Headline
Ukrainian Woman in US Custody for Aiding Russian NoName057 Hacker Group
Ukrainian national Victoria Dubranova is in U.S. custody, accused of supporting Russian hacker group NoName057 in cyberattacks on critical infrastructure. She has pleaded not guilty.
The US Justice Department has indicted Ukrainian national Victoria Eduardovna Dubranova, 33, also known as “Vika,” a.k.a. “Tory,” a.k.a. “SovaSonya,” for her alleged role in a series of cyberattacks aimed at disrupting critical infrastructure around the world.
According to court documents, her work supported two well-known Russian-aligned hacking groups, NoName057(16) and CyberArmyofRussia_Reborn (CARR), also known as Z-Pentest, both believed to have backing from Russian state entities.
Dubranova was extradited to the United States earlier this year and now faces charges in two separate cases. One involves her alleged involvement with CARR, while the second ties her to NoName, another politically motivated group targeting Western countries. She pleaded not guilty to both indictments and is set to face trial in 2026.
In July 2025, police dismantled over 100 servers linked to NoName057(16) and arrested two individuals in coordinated operations across France and Spain. While those arrests targeted the same group Dubranova is accused of supporting, her extradition details remain undisclosed, and there is no public confirmation connecting her to those arrests.
Victoria Eduardovna Dubranova (Image credit: US Department of Justice – Via Courthouse News)
The Justice Department says these weren’t random cyberattacks or financially motivated ransomware campaigns. These were focused efforts designed to disrupt water systems, food supply chains, and public services.
CARR, for example, took responsibility for hacking drinking water systems in multiple U.S. states, causing major spills and system failures. The group also claimed attacks on a meat processing facility in Los Angeles, spoiling thousands of pounds of food and triggering an ammonia leak.
NoName, on the other hand, leaned heavily on its custom DDoS tool called “DDoSia” to knock government websites offline. The group recruited volunteers globally to launch these attacks, offering cryptocurrency rewards and leaderboard rankings to incentivise participation. It ran through an infrastructure built by a Russian state-sponsored IT group known as CISM, which had been operating under a 2018 order from the Russian president.
According to the DoJ’s press release, both groups received guidance and support from Russian government bodies. The CARR indictment references a GRU (Glavnoye Razvedyvatelnoye Upravleniye, Russia’s primary military intelligence agency) officer who provided direction on attack targets and paid for access to cybercriminal services. US authorities say that at times, CARR had over 100 members, including minors, and an online following in the tens of thousands.

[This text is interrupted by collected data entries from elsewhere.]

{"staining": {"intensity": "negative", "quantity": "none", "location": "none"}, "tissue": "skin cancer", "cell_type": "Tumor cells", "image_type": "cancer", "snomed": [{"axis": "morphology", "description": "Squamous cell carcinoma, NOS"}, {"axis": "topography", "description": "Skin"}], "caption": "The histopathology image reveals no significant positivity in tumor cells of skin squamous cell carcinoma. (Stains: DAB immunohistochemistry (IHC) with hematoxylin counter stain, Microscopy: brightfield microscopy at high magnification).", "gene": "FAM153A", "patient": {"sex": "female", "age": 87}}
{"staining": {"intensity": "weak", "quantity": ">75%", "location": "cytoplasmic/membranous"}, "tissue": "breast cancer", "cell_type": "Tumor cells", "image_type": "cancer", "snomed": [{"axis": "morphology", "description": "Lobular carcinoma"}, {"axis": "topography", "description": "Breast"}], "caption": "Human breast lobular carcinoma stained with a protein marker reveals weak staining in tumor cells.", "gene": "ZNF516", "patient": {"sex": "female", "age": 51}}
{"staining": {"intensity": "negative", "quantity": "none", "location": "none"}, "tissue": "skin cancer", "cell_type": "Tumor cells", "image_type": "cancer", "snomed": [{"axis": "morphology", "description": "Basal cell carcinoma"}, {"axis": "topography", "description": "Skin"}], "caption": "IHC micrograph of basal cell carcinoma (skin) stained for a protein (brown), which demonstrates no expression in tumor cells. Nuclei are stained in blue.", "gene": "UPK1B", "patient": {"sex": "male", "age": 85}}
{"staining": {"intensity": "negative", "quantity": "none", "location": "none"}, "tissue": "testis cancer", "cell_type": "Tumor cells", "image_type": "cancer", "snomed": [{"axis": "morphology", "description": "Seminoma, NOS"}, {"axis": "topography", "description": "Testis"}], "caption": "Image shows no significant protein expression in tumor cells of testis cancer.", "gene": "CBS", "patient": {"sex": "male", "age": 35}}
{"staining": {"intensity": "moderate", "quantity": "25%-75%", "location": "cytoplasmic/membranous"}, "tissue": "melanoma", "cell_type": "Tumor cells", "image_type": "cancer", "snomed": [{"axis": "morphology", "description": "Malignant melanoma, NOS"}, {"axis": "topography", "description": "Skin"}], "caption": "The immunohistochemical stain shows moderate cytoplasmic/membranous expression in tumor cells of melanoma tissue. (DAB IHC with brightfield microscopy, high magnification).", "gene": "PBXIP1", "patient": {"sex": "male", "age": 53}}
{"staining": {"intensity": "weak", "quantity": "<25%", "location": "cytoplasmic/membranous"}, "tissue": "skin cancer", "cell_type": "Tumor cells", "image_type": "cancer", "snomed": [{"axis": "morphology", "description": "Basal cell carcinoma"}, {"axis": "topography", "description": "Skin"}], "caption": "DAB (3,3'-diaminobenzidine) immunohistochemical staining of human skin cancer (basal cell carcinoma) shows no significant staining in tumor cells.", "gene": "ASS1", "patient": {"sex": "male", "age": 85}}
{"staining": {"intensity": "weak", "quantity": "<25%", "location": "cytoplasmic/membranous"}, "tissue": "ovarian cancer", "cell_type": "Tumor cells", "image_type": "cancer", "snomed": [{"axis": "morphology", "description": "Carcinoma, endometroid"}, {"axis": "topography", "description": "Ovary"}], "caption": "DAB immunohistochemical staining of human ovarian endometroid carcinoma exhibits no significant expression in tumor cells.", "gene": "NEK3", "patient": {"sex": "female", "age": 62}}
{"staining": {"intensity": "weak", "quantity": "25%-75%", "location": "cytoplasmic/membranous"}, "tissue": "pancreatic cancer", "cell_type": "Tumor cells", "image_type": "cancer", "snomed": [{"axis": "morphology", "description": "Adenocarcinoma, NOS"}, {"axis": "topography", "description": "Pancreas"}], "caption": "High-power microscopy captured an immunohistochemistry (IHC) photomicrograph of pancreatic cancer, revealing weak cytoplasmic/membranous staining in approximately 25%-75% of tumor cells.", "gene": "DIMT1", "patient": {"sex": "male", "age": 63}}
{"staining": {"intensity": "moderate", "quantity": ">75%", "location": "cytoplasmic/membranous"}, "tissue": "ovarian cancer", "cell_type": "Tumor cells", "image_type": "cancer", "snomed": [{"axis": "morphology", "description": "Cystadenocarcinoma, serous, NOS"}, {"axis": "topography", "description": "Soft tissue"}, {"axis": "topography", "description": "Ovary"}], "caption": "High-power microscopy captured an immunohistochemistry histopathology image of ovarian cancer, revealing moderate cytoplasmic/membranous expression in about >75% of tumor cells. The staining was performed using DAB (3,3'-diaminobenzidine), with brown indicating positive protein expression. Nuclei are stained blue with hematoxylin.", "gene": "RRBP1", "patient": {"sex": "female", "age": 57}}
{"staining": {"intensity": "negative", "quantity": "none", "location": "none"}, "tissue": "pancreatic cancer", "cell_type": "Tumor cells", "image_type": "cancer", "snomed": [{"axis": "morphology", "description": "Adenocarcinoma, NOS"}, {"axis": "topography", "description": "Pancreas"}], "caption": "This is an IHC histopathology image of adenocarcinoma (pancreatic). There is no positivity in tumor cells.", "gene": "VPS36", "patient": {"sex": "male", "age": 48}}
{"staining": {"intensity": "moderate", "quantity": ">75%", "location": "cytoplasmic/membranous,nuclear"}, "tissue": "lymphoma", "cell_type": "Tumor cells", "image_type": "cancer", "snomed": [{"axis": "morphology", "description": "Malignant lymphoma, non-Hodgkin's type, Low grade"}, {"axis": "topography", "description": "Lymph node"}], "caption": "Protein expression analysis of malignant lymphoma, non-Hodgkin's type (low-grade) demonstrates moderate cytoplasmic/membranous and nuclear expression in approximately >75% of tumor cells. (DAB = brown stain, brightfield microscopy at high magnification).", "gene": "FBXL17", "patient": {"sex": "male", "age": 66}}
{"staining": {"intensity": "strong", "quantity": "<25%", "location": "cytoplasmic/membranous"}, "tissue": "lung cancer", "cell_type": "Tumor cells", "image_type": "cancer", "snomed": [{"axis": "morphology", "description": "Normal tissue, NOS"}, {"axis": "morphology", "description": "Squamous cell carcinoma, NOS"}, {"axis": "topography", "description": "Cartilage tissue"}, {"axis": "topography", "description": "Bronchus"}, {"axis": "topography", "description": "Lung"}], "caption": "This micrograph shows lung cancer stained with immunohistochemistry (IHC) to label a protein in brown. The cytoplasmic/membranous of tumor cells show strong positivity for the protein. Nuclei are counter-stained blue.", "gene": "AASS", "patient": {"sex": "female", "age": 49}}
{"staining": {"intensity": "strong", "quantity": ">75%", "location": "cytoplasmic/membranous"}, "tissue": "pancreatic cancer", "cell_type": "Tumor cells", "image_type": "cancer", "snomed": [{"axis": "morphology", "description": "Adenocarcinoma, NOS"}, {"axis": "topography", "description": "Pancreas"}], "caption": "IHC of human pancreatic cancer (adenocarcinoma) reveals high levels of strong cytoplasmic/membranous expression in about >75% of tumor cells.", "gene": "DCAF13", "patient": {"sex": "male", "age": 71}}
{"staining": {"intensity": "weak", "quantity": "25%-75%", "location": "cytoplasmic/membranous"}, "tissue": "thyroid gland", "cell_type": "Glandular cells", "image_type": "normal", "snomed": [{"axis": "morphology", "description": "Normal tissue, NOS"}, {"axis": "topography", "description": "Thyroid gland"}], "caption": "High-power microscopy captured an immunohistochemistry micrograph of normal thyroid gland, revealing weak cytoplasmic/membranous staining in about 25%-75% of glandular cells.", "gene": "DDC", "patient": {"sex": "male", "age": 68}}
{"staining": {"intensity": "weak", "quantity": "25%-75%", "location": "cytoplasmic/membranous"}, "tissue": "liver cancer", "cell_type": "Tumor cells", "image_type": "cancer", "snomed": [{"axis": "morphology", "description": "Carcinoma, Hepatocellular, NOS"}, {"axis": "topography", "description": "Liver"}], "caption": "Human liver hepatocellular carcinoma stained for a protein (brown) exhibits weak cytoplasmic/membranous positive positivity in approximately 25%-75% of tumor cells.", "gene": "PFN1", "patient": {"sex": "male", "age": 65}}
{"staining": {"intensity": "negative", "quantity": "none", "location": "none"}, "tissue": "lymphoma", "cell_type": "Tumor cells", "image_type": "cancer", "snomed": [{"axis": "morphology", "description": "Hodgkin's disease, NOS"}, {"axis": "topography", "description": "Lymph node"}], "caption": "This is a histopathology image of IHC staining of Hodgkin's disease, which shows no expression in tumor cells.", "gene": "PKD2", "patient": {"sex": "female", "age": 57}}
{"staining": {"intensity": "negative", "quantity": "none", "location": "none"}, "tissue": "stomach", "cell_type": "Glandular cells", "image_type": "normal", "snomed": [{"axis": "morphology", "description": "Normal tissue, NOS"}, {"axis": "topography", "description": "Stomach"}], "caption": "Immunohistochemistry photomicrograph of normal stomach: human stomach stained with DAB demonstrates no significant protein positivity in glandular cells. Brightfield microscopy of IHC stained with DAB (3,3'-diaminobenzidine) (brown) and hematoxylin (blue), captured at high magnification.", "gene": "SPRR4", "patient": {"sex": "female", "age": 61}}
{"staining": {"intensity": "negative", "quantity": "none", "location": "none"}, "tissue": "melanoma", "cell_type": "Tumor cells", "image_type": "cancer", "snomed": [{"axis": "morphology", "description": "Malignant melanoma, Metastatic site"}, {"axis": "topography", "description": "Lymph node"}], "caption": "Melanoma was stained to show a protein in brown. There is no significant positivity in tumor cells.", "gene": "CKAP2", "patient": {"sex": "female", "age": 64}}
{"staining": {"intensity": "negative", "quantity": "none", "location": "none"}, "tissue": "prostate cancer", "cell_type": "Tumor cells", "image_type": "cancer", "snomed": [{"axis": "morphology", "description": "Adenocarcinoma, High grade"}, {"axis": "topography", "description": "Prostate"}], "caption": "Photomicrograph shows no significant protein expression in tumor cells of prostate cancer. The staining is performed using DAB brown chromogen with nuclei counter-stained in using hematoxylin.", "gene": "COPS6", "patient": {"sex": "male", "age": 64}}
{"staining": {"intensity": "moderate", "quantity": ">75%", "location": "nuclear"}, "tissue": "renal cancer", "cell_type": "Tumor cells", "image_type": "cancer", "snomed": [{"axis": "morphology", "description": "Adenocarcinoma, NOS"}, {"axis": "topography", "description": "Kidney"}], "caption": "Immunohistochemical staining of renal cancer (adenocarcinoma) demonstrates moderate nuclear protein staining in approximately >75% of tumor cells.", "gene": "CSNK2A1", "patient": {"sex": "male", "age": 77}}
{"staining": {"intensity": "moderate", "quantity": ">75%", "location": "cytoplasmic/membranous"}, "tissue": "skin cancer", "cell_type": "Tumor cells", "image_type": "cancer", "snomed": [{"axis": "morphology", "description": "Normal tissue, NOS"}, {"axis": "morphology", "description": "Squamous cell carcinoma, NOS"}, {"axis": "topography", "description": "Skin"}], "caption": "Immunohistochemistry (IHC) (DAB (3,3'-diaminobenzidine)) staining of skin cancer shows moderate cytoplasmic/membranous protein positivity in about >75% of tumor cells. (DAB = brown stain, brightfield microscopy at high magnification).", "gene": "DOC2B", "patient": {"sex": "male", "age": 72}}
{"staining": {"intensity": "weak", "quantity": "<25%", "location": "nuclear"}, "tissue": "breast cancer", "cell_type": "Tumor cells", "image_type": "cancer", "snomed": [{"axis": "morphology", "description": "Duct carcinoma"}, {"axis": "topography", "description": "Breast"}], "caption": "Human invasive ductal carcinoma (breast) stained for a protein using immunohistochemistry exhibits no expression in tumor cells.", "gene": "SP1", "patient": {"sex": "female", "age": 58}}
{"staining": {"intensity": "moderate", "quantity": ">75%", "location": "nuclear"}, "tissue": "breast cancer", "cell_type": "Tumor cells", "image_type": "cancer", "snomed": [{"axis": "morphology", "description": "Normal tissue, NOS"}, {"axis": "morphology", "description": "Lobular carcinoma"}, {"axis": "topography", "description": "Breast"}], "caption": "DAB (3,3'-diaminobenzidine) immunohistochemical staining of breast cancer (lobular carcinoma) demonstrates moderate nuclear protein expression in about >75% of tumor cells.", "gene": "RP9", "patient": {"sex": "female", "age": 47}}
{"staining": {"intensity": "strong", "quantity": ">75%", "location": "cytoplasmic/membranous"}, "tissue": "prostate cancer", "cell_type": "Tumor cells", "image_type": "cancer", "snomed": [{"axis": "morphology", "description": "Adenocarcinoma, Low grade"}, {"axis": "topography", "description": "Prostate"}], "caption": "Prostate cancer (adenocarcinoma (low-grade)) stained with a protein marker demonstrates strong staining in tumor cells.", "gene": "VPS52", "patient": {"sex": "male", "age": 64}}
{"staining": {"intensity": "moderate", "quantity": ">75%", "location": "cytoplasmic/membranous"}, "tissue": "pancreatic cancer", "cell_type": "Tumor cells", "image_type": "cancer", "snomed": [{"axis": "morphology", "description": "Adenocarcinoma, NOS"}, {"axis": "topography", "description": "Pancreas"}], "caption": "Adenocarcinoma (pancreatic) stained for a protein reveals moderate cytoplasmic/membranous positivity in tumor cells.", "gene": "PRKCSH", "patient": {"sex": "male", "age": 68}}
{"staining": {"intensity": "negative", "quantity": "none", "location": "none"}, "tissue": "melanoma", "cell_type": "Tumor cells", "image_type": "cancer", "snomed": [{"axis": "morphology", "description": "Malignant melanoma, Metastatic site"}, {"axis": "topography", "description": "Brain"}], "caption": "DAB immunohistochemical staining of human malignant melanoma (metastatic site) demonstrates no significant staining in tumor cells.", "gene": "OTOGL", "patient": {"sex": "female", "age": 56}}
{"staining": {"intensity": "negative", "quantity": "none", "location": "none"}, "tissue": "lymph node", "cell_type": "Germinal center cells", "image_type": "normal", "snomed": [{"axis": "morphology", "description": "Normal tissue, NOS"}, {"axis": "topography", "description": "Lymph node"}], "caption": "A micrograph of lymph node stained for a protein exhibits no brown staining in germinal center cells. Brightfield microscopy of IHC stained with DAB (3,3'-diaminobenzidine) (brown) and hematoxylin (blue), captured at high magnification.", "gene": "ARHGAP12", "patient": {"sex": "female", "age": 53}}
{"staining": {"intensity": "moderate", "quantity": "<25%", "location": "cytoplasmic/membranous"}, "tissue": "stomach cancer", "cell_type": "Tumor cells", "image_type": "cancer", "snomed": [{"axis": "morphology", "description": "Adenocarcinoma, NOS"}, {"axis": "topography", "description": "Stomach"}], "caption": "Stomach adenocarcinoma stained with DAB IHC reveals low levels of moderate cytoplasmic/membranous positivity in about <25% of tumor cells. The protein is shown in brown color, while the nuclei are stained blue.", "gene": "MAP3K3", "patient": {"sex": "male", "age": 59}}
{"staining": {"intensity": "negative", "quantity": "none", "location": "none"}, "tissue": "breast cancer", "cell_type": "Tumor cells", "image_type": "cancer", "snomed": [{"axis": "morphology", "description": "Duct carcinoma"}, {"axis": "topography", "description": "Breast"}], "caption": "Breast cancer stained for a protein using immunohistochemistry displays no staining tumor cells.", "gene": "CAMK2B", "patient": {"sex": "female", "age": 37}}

****Reward Offered for Leads on Cyber Group CARR****
The US State Department is offering up to $2 million for information leading to the identification or location of individuals associated with the Cyber Army of Russia Reborn (CARR).
Authorities are particularly interested in three individuals, including Yuliya Pankratova, Denis Degtyarenko and “Cyber_1ce_Killer,” an individual linked to a GRU officer.
Poster credit: Reward for Justice
As for Dubranova, her charges carry significant penalties. In the CARR case, she faces a maximum sentence of 27 years for conspiracy, damaging protected systems, fraud, and identity theft. In the NoName case, the maximum is five years for a separate conspiracy charge.
****Governments in Conflict While Cybercriminals Move in Quiet Accord****
The arrest shows how cybercriminal networks exploit geopolitical conflict. While Russian and Ukrainian forces clash on traditional battlefields, hackers affiliated with adversarial states continue to work across borders.
This is not an isolated incident. In July 2025, the suspected administrator of XSS.IS, a major Russian-language cybercrime forum long believed by the cybersecurity community and law enforcement to have ties to Russian intelligence, was arrested in Ukraine during a joint operation involving French police and Europol.
Earlier, in 2024, Ukrainian authorities detained a cryptor-developer suspected of aiding notorious ransomware groups Conti and LockBit by building tools that helped their malware evade antivirus detection.